Today started out at FOB Geronimo
I was not happy when we started out. I thought that our route was unnecessarily risky. I told the LtCol as much over breakfast.
“Sir, I’ll be happy to see Nawa in my rear view mirror.”
It was a delicious breakfast, as it always is at Geronimo, egg white omelet, French toast, fresh fruit, biscuit, gravy, everything.
I got an intel update from the S2 shop, we were skirting Red-Air most of the day. Meaning there would be very little ISR or air support for our trip.
We set off south and I decided to break a lot of desert to be well clear of the ‘graves’ two ‘women’ who did not have the typically hunched walk of women were screwing around with them and walking away just as we were driving up. They also let they burqas flap too freely. We steered clear and pressed on.
We went through “Indian Country” as I call it, southern Nawa where the ANA have taken over security and we (Marines) have very little visibility on what is happening. I was not thrilled about this part of the trip. We made it through with no real incident. Thank God and my heart felt pretty good.
We stopped at Geronimo. I met up with the Legacy mentor there, Steve, and his linguist, Sherif. We gave them some of the IR strobes that we had given out to everyone else. He really believes in the mission, and is a team player. He doesn’t give a shit who gets credit, he wants to put his guys to work and teach them how to kill Taliban. It is amazing given that he’s been here a year and a half. I met up with Strom there too. He is doing well, but he is stuck at the HQ. His Princton Physics degree was too much to waste at the companies. By his own admission
“Once they figured out that I had reasonable written and verbal communications skills, they decided to never let me off of the FOB.”
We moved from Dehli to PB Shamshad. This is now their training academy for the ANA in 2nd Kandak. It has expanded a lot since we arrived. When we got here a year ago they’ve pushed out the wire and added a lot of amenities, power, a big COC. When we were there last it was four MATV’s and a hut, the SSgt there didn’t want any generators because he didn’t want to be tied down.

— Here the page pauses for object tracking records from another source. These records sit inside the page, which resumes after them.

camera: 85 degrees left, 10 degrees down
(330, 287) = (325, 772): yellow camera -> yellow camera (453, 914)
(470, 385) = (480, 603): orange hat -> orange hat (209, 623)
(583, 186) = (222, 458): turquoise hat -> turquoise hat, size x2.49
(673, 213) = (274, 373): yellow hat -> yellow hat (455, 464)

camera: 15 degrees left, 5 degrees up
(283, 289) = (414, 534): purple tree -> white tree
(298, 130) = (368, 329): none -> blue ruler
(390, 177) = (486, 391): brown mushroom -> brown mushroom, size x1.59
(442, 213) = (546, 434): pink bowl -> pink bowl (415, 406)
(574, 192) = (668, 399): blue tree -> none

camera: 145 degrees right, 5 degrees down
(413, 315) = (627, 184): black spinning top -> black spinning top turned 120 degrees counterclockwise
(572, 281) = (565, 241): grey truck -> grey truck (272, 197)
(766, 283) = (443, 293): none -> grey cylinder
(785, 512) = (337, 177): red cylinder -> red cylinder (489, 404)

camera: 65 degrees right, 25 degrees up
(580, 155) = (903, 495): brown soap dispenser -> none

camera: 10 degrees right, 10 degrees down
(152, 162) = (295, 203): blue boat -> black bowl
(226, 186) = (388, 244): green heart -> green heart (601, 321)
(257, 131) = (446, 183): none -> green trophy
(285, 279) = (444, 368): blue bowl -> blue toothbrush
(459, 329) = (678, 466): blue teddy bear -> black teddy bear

While at Shamshod the new team was busy questioning Petranzio, the team lead from their kandak. LtCol Valquist sat down in the back. I got a chair and sat next to him.
“Sir, it’s not our fight anymore.”
We overheard them talking busily with Petranzio about ATG, how the training package was still oriented toward the ETT alone and unafraid, how they didn’t learn any of the ANA policies or procedures, they still just did medevacs. I snapped a picture.
“Overwatch.” He said, not giving away too much
There was a pause.
“I was thinking about it the other day, no matter the hell I’ve been through with these guys, I can’t just not care. Does it get easier when you have a bunch of deployments?”
“Most guys who are just ready to turn over and get out of here are those guys who have a desk to sit behind, who walk to chow, then to their computer, then to chow, then to their computer, then to the gym, then to sleep. Look at Hesco, he’s turned into a basketcase since he took over the current Ops Job.”
Maybe, but it didn’t answer my question.
We loaded up and went to PB Barcha. There was no real point, the LtCol just loves the damn place. It is an old fort the Ghaznavids probably built that has been used intermittently since. Being the highest piece of ground around, the Marines naturally took it.
I sat down with Dan Petranzio. The poor bastard was really feeling bad.
“I feel like I’m about to pass out.”
“Yah, I just get useless in the afternoon. At first it was seven then eight, days then I figured what the hell.”
“Brother, you are nuts, 50 years ago it wouldn’t have been so bad, Ramadan would have been in the winter, you poor bastard.”
I found out later that he was doing it so that he could have the credibility to say to his Afghans
“I’m fasting too, and I’m working, so figure it out.”
Maybe I should have done it. The Afghans were asking me if I was at the beginning.
We rolled from there, dropped Dan off, he got out and shook my hand as he left. Good dude.
We rolled across the long bridge for the last time, our minroller had the winch cable snap and it was slightly off to the right. The end of the bridge had collapsed because a jingle truck fell off a couple of months ago. As we came off the mini bridge and down onto the real bridge with our mineroller the thing climbed the curb and started bending the right railing.
The Gunny yelled
Mondt didn’t respond immediately.
By this time the cab settled down and I could see too.
I yelled, “JESUS, LEFT MONDT.” It was about 60 feet down to the Helmand river, the bridge is so narrow that pedestrians and motorcycles all need too clear out before we cross, and then we only do it one at a time. Our mineroller kept bending the guardrail like it was nothing. I could barely feel it because my truck weighs 24,000 lbs. Fuck.
Mondt pulled it out, but what was normally 6 inches of clearance became two inches.
Gunny made fun of him from the turret when we stopped.
“Here lies GySgt Louis Casanova, savior of Afghanistan drowned in the Helmand river.”
We moved back to base, the dust was bad, I tried to mitigate the dust, but picking a cross track that would keep everyone out of it, but then when we got back everyone bitched about the bumps. Damned if you do, damned if you don’t.